Setelah panjang lebar pimpinan sidang menjelaskan fungsi dan tugas pimpinan sidang yang tidak mengaitkan dengan internal Partai Aceh (PA), Rizwan Abubakar semakin emosi dan mendatangi meja pimpinan sidang. Kemudian dari jarak dekat melempar botol aqua mini ke arah pimpinan sidang. Dan suasana pun berubah layaknya arena pertarungan yang diwarnai dengan pemukulan, pengrusakan dan caci maki ketika beberapa orang yang berpakaian preman menyerbu masuk dan menyerang ke meja pimpinan sidang. (www.serambinews.com)
Akibat Tidak Ada Sanksi Tegas
Kenapa kericuhan mudah terjadi dalam sidang paripurna di DPR RI atau DPRD? Ini diakibatkan bahwa tidak ada sanksi yang tegas dalam tata tertib persidangan di Dewan. Kericuhan akan selalu terjadi disetiap awal periode dalam menentukan pimpinan Dewan, karena suhu politik tidak selalu stabil disetiap periode. Seharusnya para dewan harus mencari jalan keluar bagaimana caranya untuk kedepan supaya tidak terjadi lagi kericuhan seperti yang terjadi belakangan ini, tentu harus membuat sebuah aturan dan dituangkan di dalamnya sanksi-sanksi bagi siapa saja yang mericuhkan persidangan yang sedang berlangsung. Sanksi-sanksi itu akan dikategorikan terhadap kericuhan yang memicu kekerasan seperti pemukulan, pelemparan, pengrusakan bahkan penyerangan. Supaya jika ada anggota dewan yang melakukan hal tersebut, akan memikirkan terlebih dahulu sebelum bertindak.
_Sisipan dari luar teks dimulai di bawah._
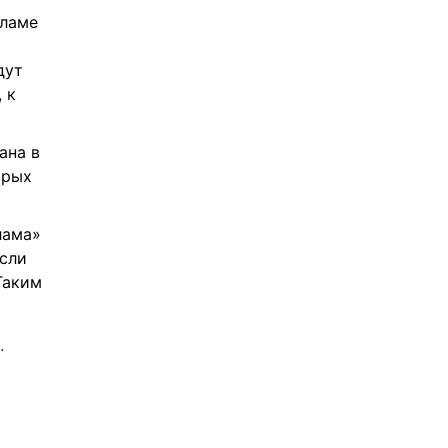
кламе
дут
 к
ана в
орых
лама»
если
Таким
.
Dengan adanya sanksi yang disepakati bersama, maka kericuhan akan berkurang bahkan tidak terjadi lagi kedepannya.
***
Kericuhan yang terjadi belakangan ini di Dewan adalah suatu aib bagi rakyat Indonesia, karena rakyat Indonesia telah mempercayai mereka sebagai perwakilan rakyat untuk memperjuangkan aspirasi rakyat, malah yang terjadi di Dewan sebaliknya. Perkelahian dan permusuhan yang selalu diciptakan, bukan persatuan dan perjuangan aspirasi rakyat yang diutamakan.
Sebenarnya rakyat sangat menginginkan kehidupannya kedepan lebih baik dan lebih nyaman, tapi harapan itu sangatlah tipis bahkan hampir tidak didapatkan.
Semoga kedepan tidak terjadi lagi kericuhan dalam setiap paripurna yang diselenggarakan di dewan. Mudah-mudahan segala aspirasi rakyat lebih diutamakan daripada kericuhan internal dewan.